__Page-level text extractions__.
------------------------------

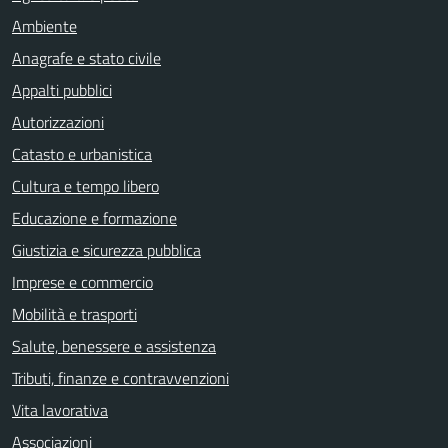
Ambiente
Anagrafe e stato civile
Appalti pubblici
Autorizzazioni
Catasto e urbanistica
Cultura e tempo libero
Educazione e formazione
Giustizia e sicurezza pubblica
Imprese e commercio
Mobilità e trasporti
Salute, benessere e assistenza
Tributi, finanze e contravvenzioni
Vita lavorativa
Associazioni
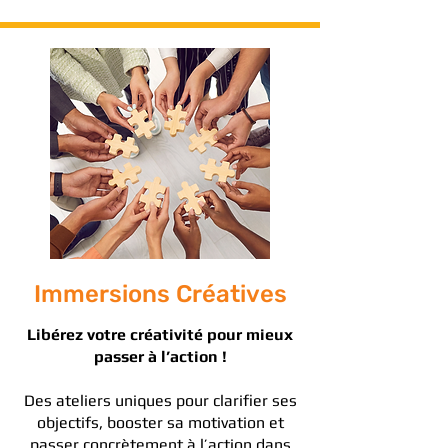
Immersions Créatives
Libérez votre créativité pour mieux
passer à l’action !
Des ateliers uniques pour clarifier ses
objectifs, booster sa motivation et
passer concrètement à l’action dans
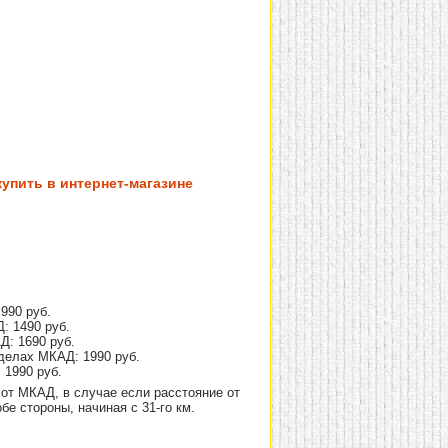
упить в интернет-магазине
990 руб.
: 1490 руб.
Д: 1690 руб.
делах МКАД: 1990 руб.
 1990 руб.
от МКАД, в случае если расстояние от
е стороны, начиная с 31-го км.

------------------------------

__YOUR INSTRUCTIONS__.
Reprint the entries above exactly, images removed.

__YOUR RESPONSE__.
Ambiente
Anagrafe e stato civile
Appalti pubblici
Autorizzazioni
Catasto e urbanistica
Cultura e tempo libero
Educazione e formazione
Giustizia e sicurezza pubblica
Imprese e commercio
Mobilità e trasporti
Salute, benessere e assistenza
Tributi, finanze e contravvenzioni
Vita lavorativa
Associazioni
Immersions Créatives
Libérez votre créativité pour mieux
passer à l’action !
Des ateliers uniques pour clarifier ses
objectifs, booster sa motivation et
passer concrètement à l’action dans
упить в интернет-магазине
990 руб.
: 1490 руб.
Д: 1690 руб.
делах МКАД: 1990 руб.
 1990 руб.
от МКАД, в случае если расстояние от
е стороны, начиная с 31-го км.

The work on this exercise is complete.